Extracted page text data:
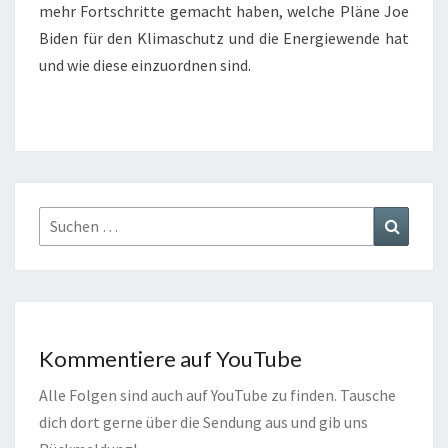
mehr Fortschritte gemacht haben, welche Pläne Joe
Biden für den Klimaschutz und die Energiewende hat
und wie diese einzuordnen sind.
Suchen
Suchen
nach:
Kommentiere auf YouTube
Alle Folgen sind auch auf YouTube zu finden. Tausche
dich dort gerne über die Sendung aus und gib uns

**YOUR GOAL:** Convert every line of text in the rows above into a JSON list of strings, with one string per line and no blank lines. Leave the pictures out of the list.

**EXERCISE SOLUTION:**
[
  "mehr Fortschritte gemacht haben, welche Pläne Joe",
  "Biden für den Klimaschutz und die Energiewende hat",
  "und wie diese einzuordnen sind.",
  "Suchen",
  "Suchen",
  "nach:",
  "Kommentiere auf YouTube",
  "Alle Folgen sind auch auf YouTube zu finden. Tausche",
  "dich dort gerne über die Sendung aus und gib uns"
]